The data:
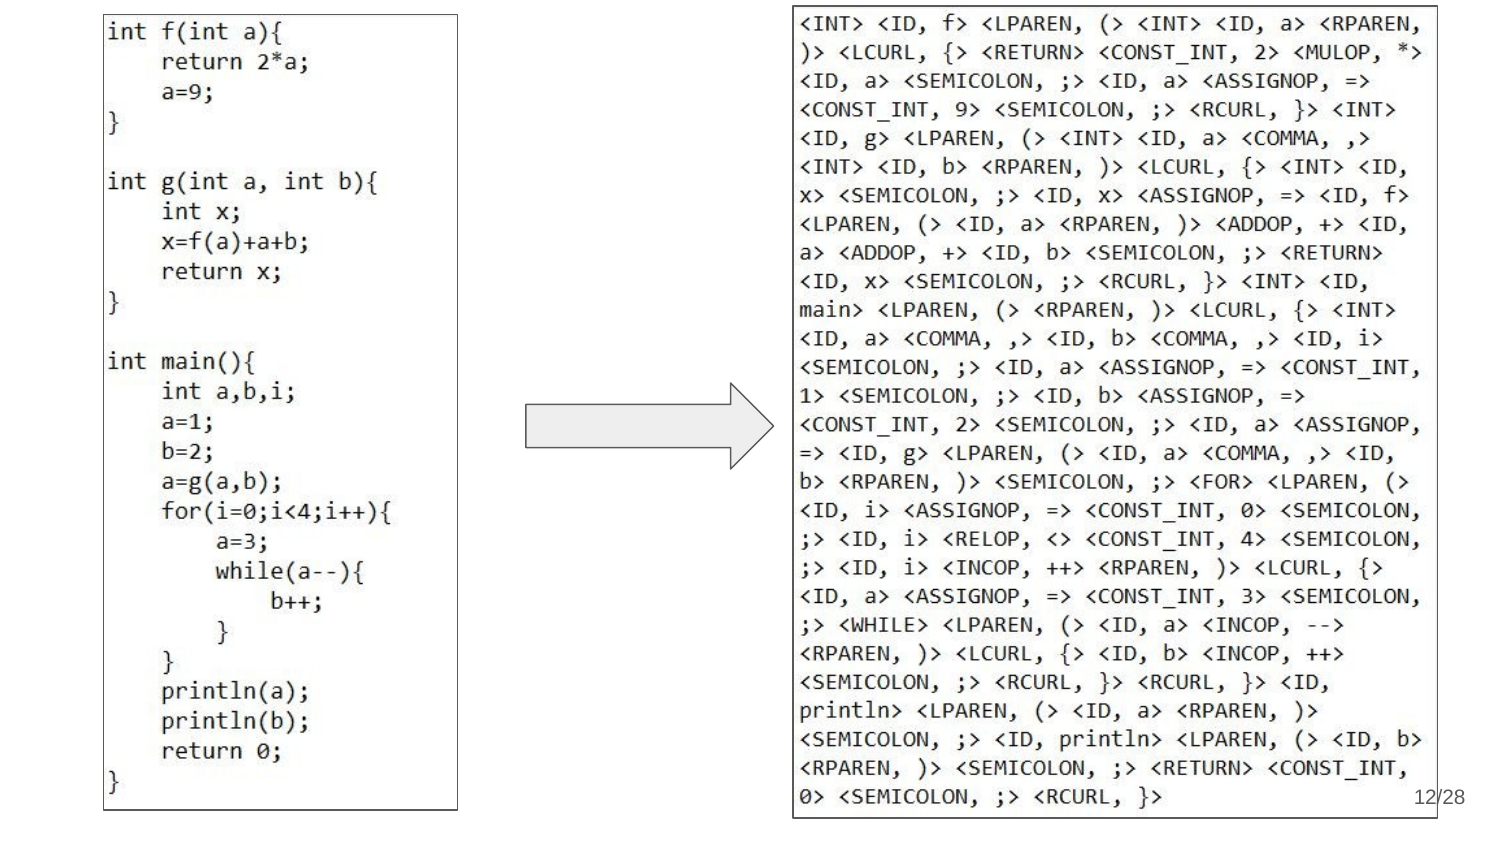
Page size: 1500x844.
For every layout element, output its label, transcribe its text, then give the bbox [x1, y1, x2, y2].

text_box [525, 382, 774, 470]
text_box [103, 14, 458, 810]
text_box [792, 5, 1438, 819]
slide_number <number>/28 [1407, 783, 1468, 844]
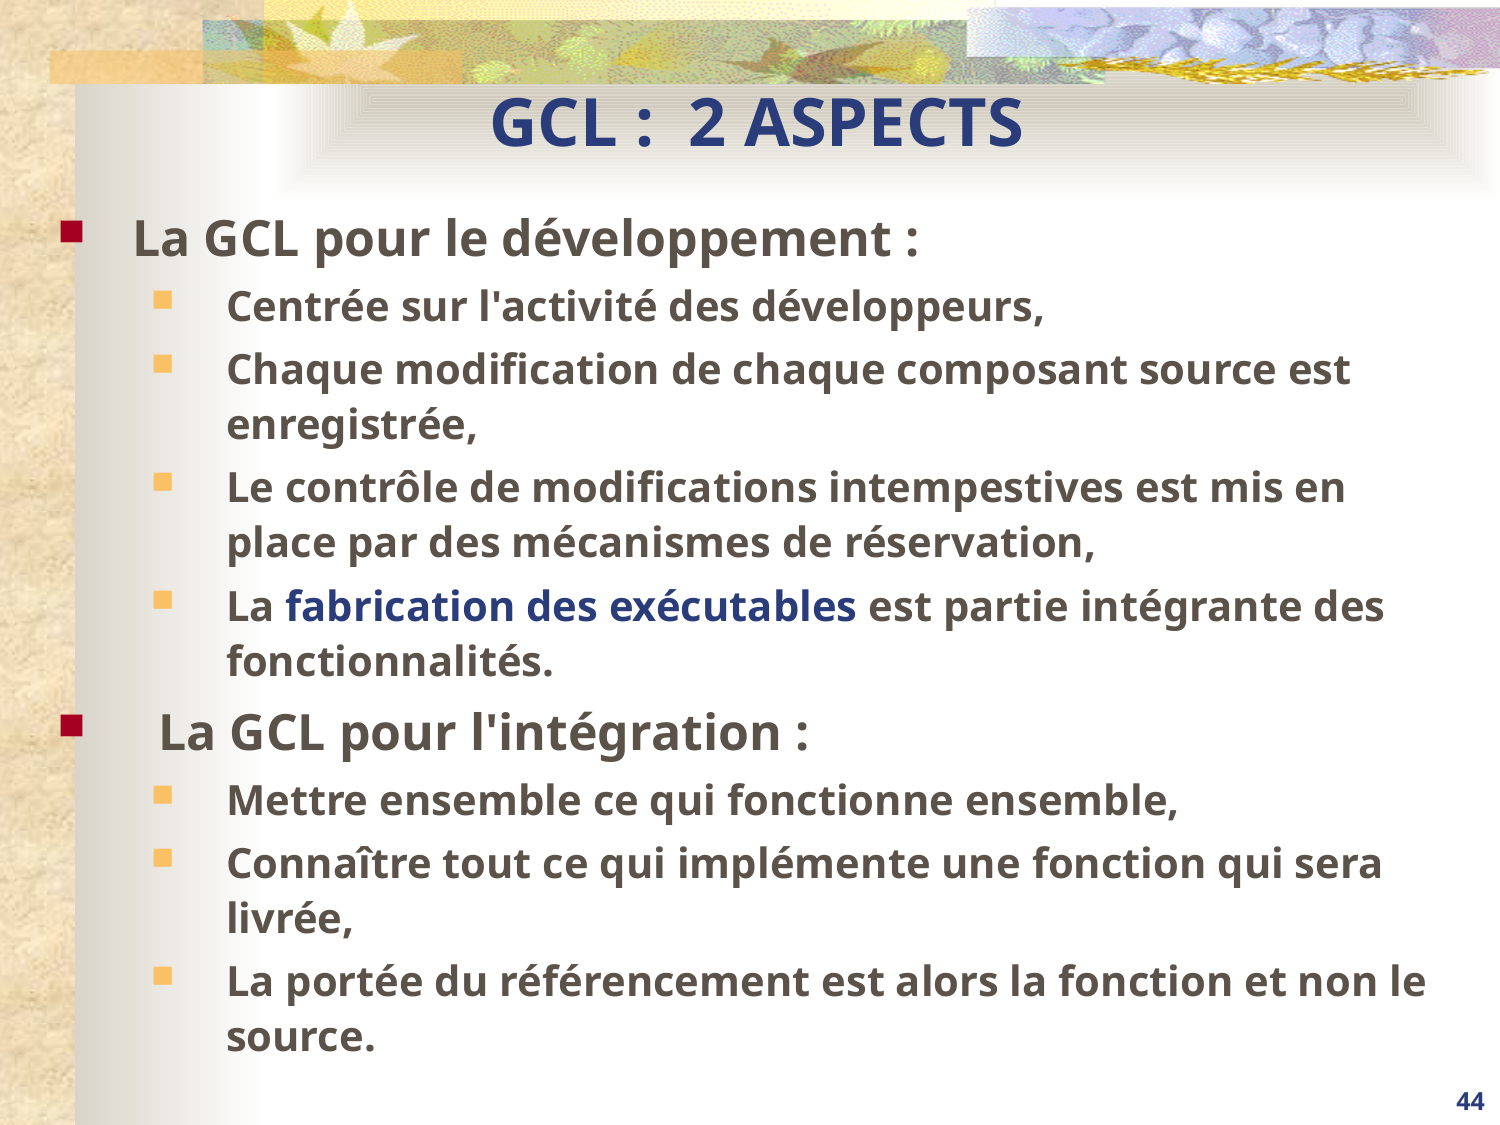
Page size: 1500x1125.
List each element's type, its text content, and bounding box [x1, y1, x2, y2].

Work to be completed:
The records must be copied with no word altered, and without their pictures.

Result for this task:
Page size: 1500x844.
For every layout element, output its label, transcribe its text, then give the bbox [x1, y1, x2, y2].

text_box [525, 382, 774, 470]
text_box [103, 14, 458, 810]
text_box [792, 5, 1438, 819]
slide_number <number>/28 [1407, 783, 1468, 844]
Page size: 1500x1125.
List each element's type, its text content, and bounding box [x1, y1, x2, y2].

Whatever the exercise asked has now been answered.